I think I know 'em...they are 2coolers...let's see if they will post.....


----------



## shadslinger (Aug 21, 2005)

Meadowlark said:


> He came right up to me about mid-morning where we were working on an HDS gen2 unit. Never shut either engine off...and scared off the school of fish we were marking.


At least he did not troll with the big motor through breaking stripers on top, that would be really rude!

I saw the boat, it is cool and quite. Decked out with nice sonar and GPS, all white and clean. With those lights they will soon get night fishing down and be culling stripers while we sleep!


----------



## Meadowlark (Jul 19, 2008)

Yes, its a cool boat...and no big deal to us, we weren't fishing anyway.....but it was interesting to watch the school of fish on the screen react to the engines passing by.


----------



## Sunbeam (Feb 24, 2009)

Speaking of big boats, one of my Cajun friends built a 83 ft. Viking sport fishing yacht in 2010.
Last fall he took it from Orange Beach, AL, down through the Panama canal, He and his former business associates and friend spent three weeks bill fishing the Pacific coast.
He then flew home from Panama City and let the Captain bring the boat back.
It is now for sale. He said does not need it now. It was just an outstanding item on his bucket list and now he does not need the boat any longer.
He will take the proceeds and buy another 16,000 acres of marsh to add on to his duck camp property. The balance he will use to burn two or three wet Missouri mules.
BTW He is one of the fellows going to see the MOSF doctor on the 16th.

He ask me to come down to Panama last year. Dang I could not even afford to buy the proper deck shoes for a $22 mil fishing boat/yacht.
Sorry for the high jack. I just get in a rambling mood some times.


----------



## megafish (Mar 5, 2007)

*All Points taken!*



shadslinger said:


> At least he did not troll with the big motor through breaking stripers on top, that would be really rude!


Someone would do that ,I would say they may be lacking Experience or like you said really rude! Dont think I have done that yet,I like catching to much!


----------



## Gofish2day (May 9, 2006)

Sorry but need to correct my post above:

Big White boat at the "HUMP" near the state park at 6:30am. You couldn't miss this boat. I bet the lights would light up for 100ft all around.

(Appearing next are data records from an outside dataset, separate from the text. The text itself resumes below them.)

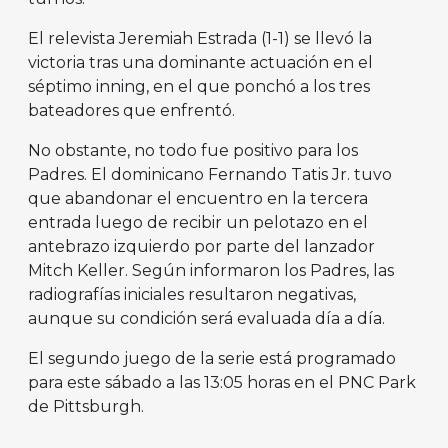
El relevista Jeremiah Estrada (1-1) se llevó la
victoria tras una dominante actuación en el
séptimo inning, en el que ponchó a los tres
bateadores que enfrentó.
No obstante, no todo fue positivo para los
Padres. El dominicano Fernando Tatis Jr. tuvo
que abandonar el encuentro en la tercera
entrada luego de recibir un pelotazo en el
antebrazo izquierdo por parte del lanzador
Mitch Keller. Según informaron los Padres, las
radiografías iniciales resultaron negativas,
aunque su condición será evaluada día a día.
El segundo juego de la serie está programado
para este sábado a las 13:05 horas en el PNC Park
de Pittsburgh.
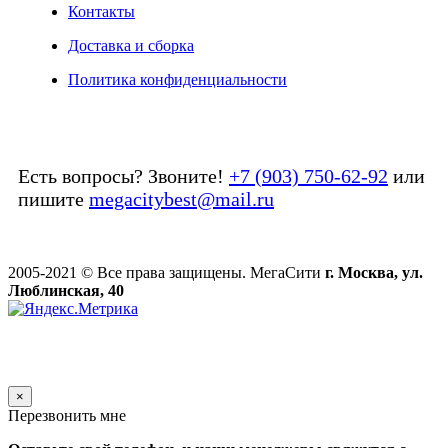
Контакты
Доставка и сборка
Политика конфиденциальности
Есть вопросы? Звоните!
+7 (903) 750-62-92
или
пишите
megacitybest@mail.ru
2005-2021 © Все права защищены. МегаСити
г. Москва, ул.
Люблинская, 40
×
Перезвонить мне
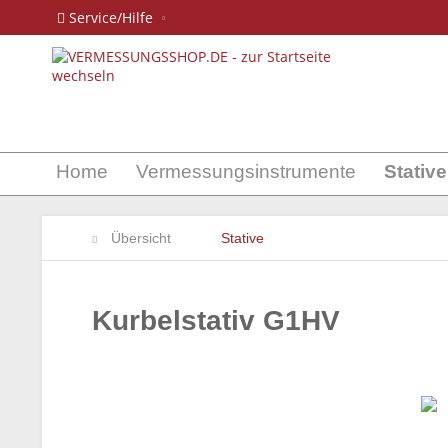
Service/Hilfe
Home
Vermessungsinstrumente
Stative
Übersicht
Stative
Kurbelstativ G1HV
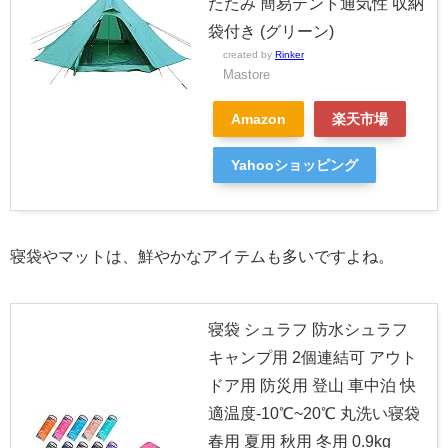
たたみ 簡易テント通気性 収納
袋付き (グリーン)
created by
Rinker
Mastore
Amazon
楽天市場
Yahooショッピング
寝袋やマットは、鮮やかなアイテムも多いですよね。
寝袋 シュラフ 防水シュラフ
キャンプ用 2個連結可 アウト
ドア用 防災用 登山 車中泊 快
適温度-10℃~20℃ 丸洗い寝袋
春用 夏用 秋用 冬用 0.9kg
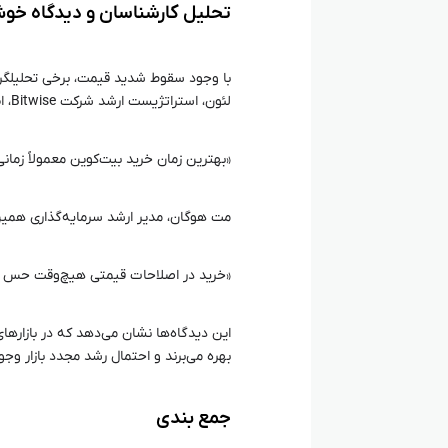
تحلیل کارشناسان و دیدگاه خوش‌
با وجود سقوط شدید قیمت، برخی تحلیلگرا
لئون، استراتژیست ارشد شرکت Bitwise، اظهار داشت:
«بهترین زمان خرید بیت‌کوین معمولاً زمانی
مت هوگان، مدیر ارشد سرمایه‌گذاری همین
«خرید در اصلاحات قیمتی هیچ‌وقت حس خوب
این دیدگاه‌ها نشان می‌دهد که در بازارهای
بهره می‌برند و احتمال رشد مجدد بازار وجود
جمع‌ بندی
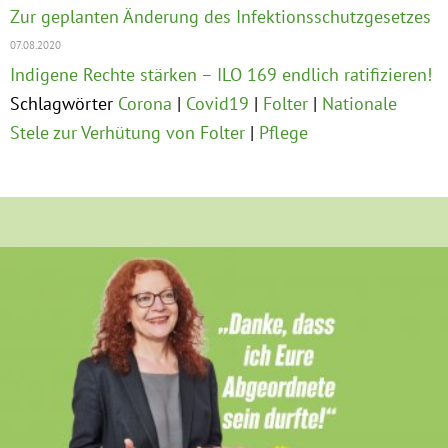
Zur geplanten Änderung des Infektionsschutzgesetzes
07.08.2020
Indigene Rechte stärken – ILO 169 endlich ratifizieren!
Schlagwörter
Corona
Covid19
Folter
Nationale
Stele zur Verhütung von Folter
Pflege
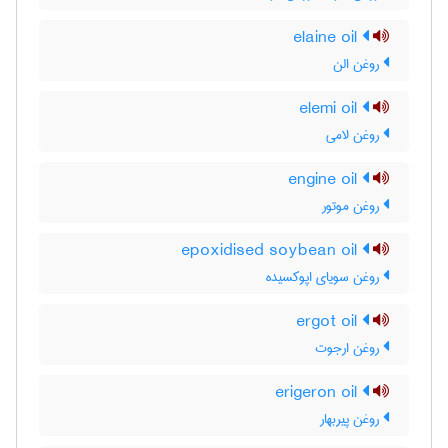
elaine oil
روغن الن
elemi oil
روغن لامی
engine oil
روغن موتور
epoxidised soybean oil
روغن سویای اپوکسیده
ergot oil
روغن ارجوت
erigeron oil
روغن پیربهار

Megafish you were fishing with Loy yesterday and had a green shirt on. You were catching all the fish.


----------



## bigdaddy69 (Mar 30, 2011)

Is the hump marked with green jugs?


----------



## Gofish2day (May 9, 2006)

Marked with Many other boats on the weekends but no jugs. Its between the state park and Pine Island.


----------



## tbone2374 (Feb 27, 2010)

Sounnds like the dude lost the Salt Water!


----------



## megafish (Mar 5, 2007)

*Not to offend no one!*



Gofish2day said:


> Sorry but need to correct my post above:
> 
> Big White boat at the "HUMP" near the state park at 6:30am. You couldn't miss this boat. I bet the lights would light up for 100ft all around.
> 
> Megafish you were fishing with Loy yesterday and had a green shirt on. You were catching all the fish.


 Enjoyed fishing by good 2Cool fisherman and your very observant Carl Thanks, but you don't have to tell all ya see with respect to our Captain that day! Hehe, thinking he might have another version of your story!:an4::dance:


----------



## Gofish2day (May 9, 2006)

Actually you and the captain were catching all the fish.


----------



## shadslinger (Aug 21, 2005)

Gofish2day said:


> Sorry but need to correct my post above:
> 
> Big White boat at the "HUMP" near the state park at 6:30am. You couldn't miss this boat. I bet the lights would light up for 100ft all around.
> 
> Megafish you were fishing with Loy yesterday and had a green shirt on. You were catching all the fish.


What!!!!!, the ole geezer could barley catch a yellow bass!


----------